WHAT TO DO: Please repeat, exactly and without pictures, the lines of the entries below that run from the one containing "127, 276, 360)" through the one containing "1) bucket <box>301,127,558,365</box>".

---------------

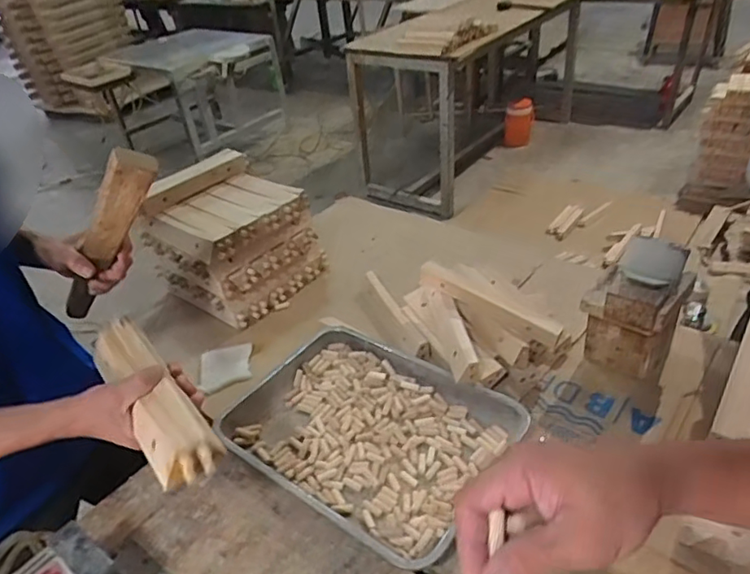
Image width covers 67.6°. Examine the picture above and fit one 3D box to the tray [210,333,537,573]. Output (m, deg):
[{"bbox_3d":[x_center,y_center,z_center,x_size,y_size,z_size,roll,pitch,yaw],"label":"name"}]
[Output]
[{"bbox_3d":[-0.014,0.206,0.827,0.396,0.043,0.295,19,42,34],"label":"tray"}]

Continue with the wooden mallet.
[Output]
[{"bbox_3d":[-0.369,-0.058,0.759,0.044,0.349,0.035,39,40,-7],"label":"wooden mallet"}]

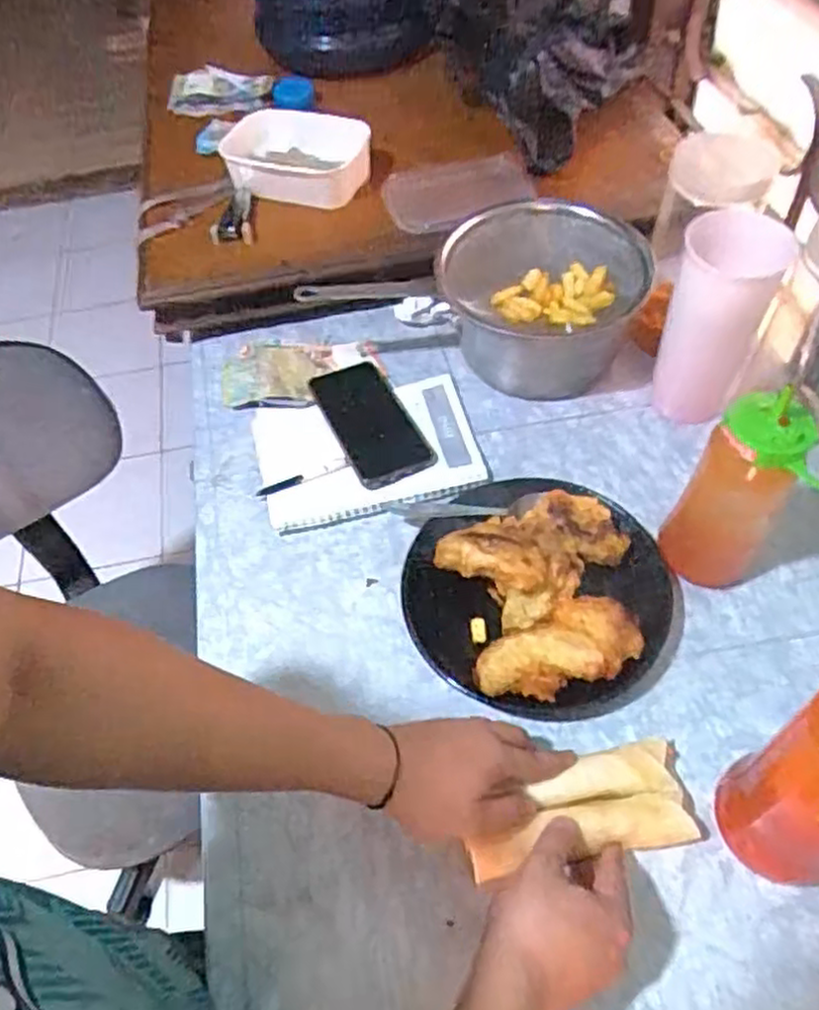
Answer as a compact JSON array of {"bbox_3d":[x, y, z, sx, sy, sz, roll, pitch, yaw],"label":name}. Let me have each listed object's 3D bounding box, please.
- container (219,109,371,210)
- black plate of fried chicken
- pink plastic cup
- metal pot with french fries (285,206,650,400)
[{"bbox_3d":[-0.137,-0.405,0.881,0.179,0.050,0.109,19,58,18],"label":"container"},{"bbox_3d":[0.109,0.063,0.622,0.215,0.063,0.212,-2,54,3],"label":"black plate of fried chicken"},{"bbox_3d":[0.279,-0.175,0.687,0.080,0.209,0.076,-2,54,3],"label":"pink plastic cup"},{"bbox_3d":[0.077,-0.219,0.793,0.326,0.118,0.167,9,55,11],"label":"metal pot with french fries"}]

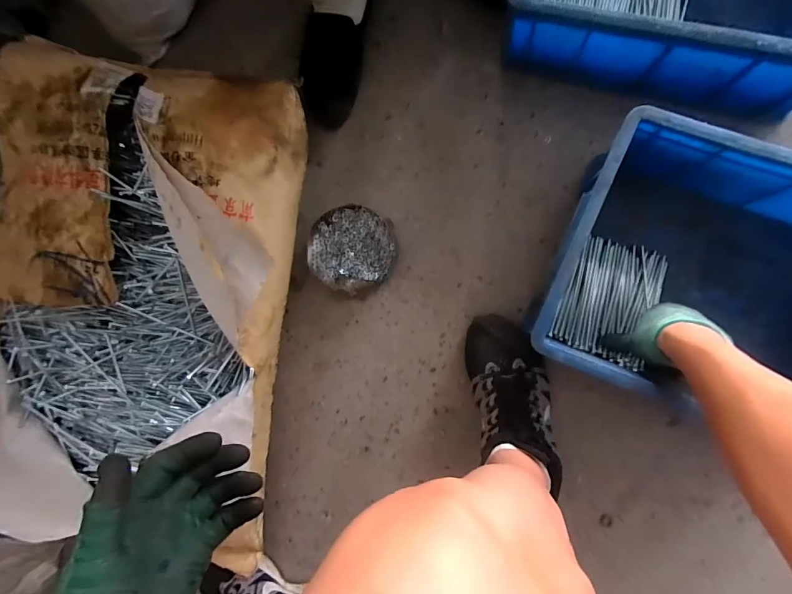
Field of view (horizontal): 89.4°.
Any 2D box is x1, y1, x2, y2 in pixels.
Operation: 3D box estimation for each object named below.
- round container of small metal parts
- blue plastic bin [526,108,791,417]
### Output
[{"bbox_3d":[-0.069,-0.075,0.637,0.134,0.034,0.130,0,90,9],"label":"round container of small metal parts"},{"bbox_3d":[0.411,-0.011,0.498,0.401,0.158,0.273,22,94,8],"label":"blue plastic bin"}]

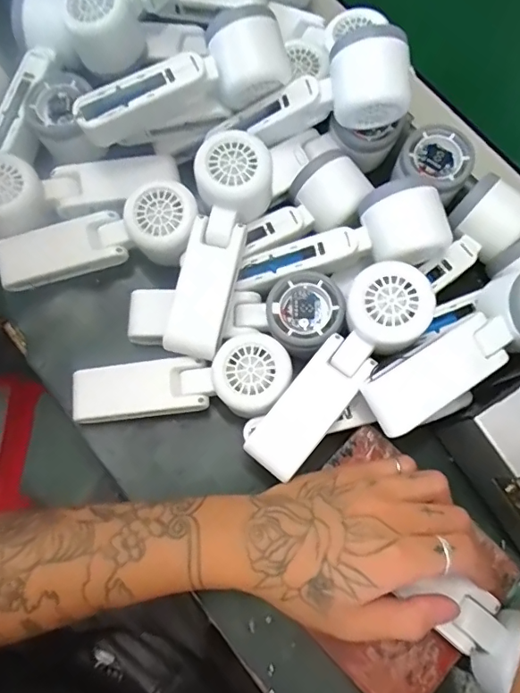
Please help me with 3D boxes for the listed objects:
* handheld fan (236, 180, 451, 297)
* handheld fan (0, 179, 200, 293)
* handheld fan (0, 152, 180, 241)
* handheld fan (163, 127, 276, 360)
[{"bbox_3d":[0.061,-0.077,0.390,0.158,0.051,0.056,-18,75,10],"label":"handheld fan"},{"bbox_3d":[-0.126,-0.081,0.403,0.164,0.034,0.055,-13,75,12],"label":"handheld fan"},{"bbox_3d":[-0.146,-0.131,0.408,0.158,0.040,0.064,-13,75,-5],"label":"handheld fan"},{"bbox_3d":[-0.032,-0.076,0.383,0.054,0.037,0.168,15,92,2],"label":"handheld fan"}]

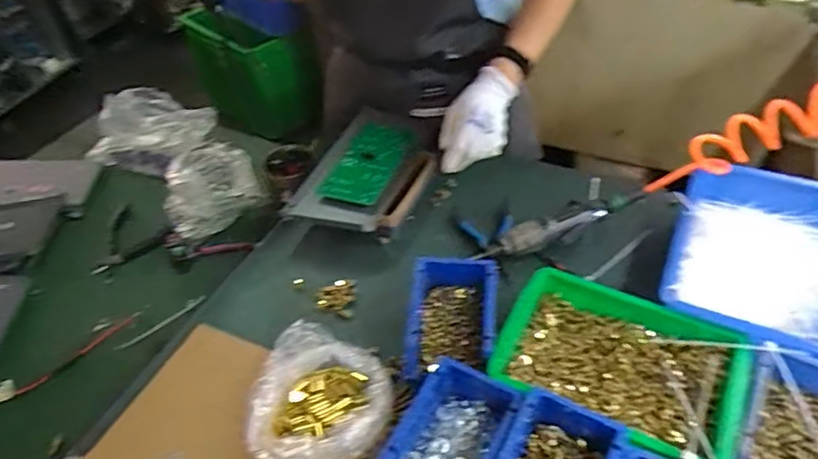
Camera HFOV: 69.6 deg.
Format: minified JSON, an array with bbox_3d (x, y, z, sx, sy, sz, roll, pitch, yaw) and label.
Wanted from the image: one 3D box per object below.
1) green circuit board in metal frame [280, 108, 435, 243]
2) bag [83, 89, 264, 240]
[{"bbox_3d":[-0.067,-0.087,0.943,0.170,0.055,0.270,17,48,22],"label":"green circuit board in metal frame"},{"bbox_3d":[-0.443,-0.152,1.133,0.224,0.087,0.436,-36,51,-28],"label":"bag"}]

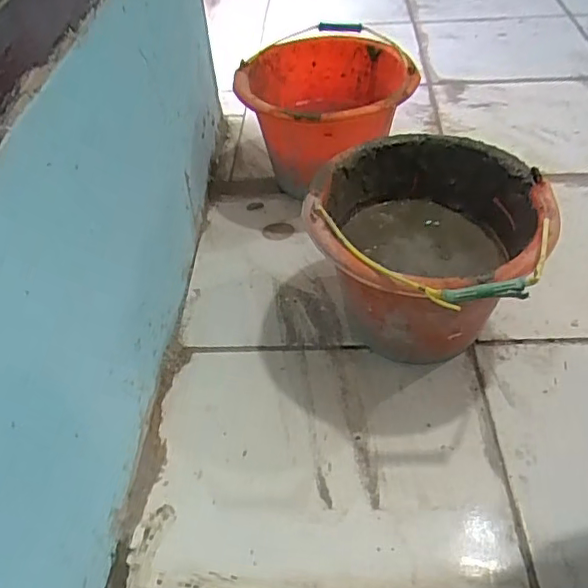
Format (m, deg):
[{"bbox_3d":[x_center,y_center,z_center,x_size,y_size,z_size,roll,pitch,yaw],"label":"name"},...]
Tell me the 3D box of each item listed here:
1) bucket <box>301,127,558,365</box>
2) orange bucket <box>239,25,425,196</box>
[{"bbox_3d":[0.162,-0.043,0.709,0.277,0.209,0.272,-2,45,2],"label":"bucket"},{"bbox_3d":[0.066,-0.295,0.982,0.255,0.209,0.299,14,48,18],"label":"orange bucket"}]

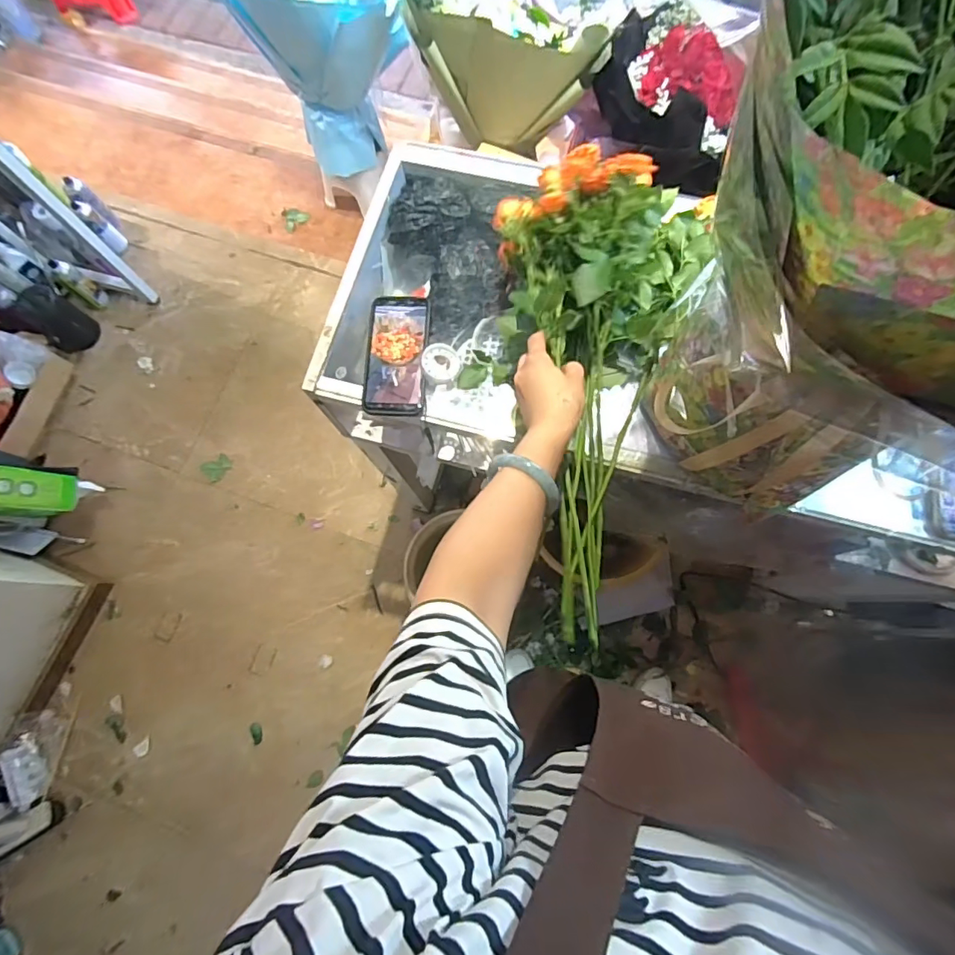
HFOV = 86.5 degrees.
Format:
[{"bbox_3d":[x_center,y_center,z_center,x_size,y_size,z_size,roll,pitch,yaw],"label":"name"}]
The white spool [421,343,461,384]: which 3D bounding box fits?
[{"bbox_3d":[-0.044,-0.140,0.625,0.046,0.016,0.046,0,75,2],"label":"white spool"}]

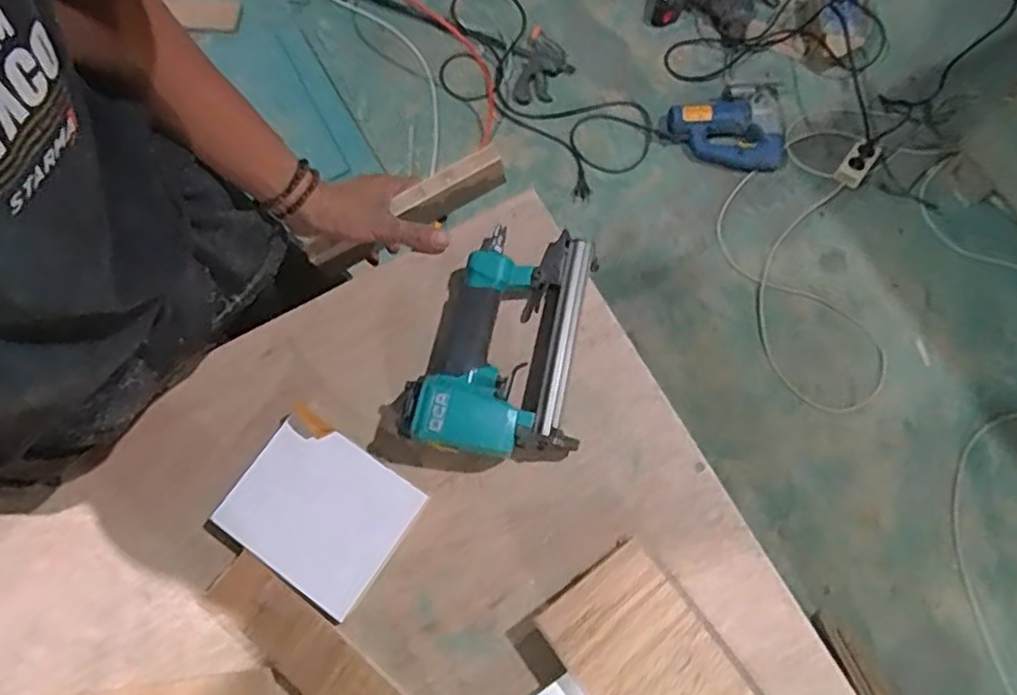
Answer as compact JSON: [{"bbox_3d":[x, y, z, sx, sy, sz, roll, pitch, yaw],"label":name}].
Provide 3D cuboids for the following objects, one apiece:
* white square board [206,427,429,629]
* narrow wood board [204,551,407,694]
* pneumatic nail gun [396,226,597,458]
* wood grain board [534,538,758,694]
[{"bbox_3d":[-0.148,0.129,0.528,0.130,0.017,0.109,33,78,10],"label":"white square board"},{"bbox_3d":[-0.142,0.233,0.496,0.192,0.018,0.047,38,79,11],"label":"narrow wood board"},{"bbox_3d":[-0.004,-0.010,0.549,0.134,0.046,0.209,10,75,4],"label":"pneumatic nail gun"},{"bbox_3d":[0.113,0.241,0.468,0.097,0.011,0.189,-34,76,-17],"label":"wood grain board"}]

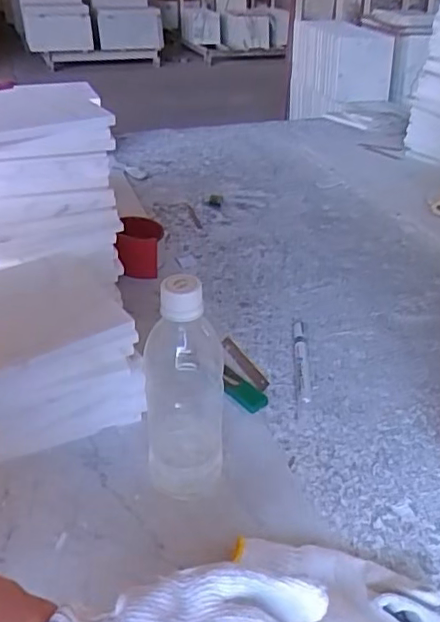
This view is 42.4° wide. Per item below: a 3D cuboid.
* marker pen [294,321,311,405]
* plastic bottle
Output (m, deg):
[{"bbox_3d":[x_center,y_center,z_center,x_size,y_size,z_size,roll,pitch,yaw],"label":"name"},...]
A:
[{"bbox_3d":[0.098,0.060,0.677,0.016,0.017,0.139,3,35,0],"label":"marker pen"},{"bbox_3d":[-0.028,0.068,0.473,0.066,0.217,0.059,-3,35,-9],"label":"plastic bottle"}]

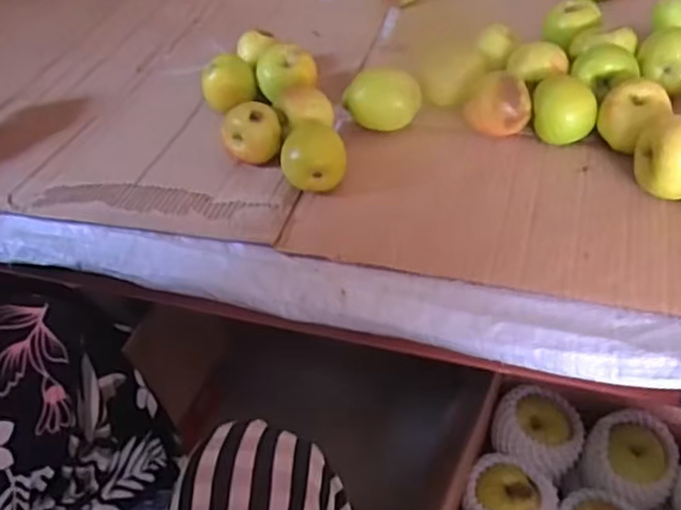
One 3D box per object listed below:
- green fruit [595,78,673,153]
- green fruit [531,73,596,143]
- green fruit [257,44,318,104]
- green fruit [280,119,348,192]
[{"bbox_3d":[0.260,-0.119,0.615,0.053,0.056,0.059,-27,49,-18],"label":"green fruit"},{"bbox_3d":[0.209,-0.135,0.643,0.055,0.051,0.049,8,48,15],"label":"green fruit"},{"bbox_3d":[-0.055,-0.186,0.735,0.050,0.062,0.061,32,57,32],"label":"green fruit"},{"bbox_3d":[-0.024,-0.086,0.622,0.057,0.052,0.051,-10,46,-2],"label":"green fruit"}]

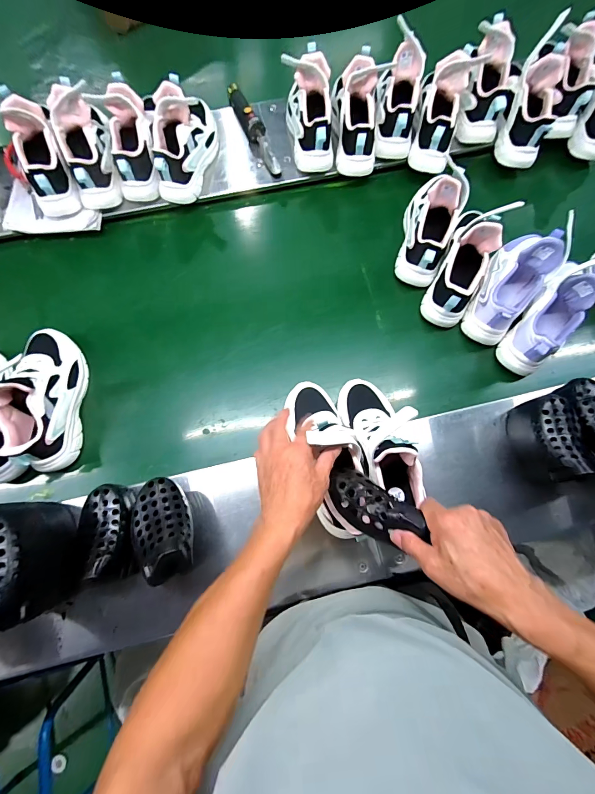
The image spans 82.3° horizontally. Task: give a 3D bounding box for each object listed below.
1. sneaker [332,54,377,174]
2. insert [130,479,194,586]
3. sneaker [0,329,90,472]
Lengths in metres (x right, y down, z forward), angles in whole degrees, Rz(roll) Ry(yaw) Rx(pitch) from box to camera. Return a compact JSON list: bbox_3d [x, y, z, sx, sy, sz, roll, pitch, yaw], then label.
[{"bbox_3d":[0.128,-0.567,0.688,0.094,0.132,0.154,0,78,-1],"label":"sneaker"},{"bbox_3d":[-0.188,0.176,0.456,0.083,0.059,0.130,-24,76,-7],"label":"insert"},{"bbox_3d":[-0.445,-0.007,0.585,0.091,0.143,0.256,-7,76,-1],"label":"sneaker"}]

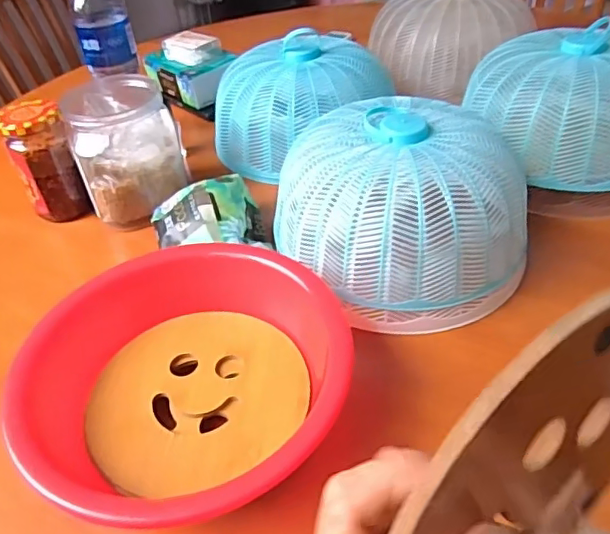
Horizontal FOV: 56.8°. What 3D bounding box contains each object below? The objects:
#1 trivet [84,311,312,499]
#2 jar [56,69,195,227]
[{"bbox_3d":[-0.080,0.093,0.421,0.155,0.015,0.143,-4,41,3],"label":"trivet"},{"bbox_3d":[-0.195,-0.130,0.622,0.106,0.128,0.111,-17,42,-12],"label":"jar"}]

---------------

RESPONSE:
* handheld fan (163, 127, 276, 360)
[{"bbox_3d":[0.061,-0.077,0.390,0.158,0.051,0.056,-18,75,10],"label":"handheld fan"},{"bbox_3d":[-0.126,-0.081,0.403,0.164,0.034,0.055,-13,75,12],"label":"handheld fan"},{"bbox_3d":[-0.146,-0.131,0.408,0.158,0.040,0.064,-13,75,-5],"label":"handheld fan"},{"bbox_3d":[-0.032,-0.076,0.383,0.054,0.037,0.168,15,92,2],"label":"handheld fan"}]

Camera HFOV: 69.6 deg.
Format: minified JSON, an array with bbox_3d (x, y, z, sx, sy, sz, roll, pitch, yaw) and label.
Wanted from the image: one 3D box per object below.
1) green circuit board in metal frame [280, 108, 435, 243]
2) bag [83, 89, 264, 240]
[{"bbox_3d":[-0.067,-0.087,0.943,0.170,0.055,0.270,17,48,22],"label":"green circuit board in metal frame"},{"bbox_3d":[-0.443,-0.152,1.133,0.224,0.087,0.436,-36,51,-28],"label":"bag"}]

Format (m, deg):
[{"bbox_3d":[x_center,y_center,z_center,x_size,y_size,z_size,roll,pitch,yaw],"label":"name"},...]
Tell me the 3D box of each item listed here:
1) bucket <box>301,127,558,365</box>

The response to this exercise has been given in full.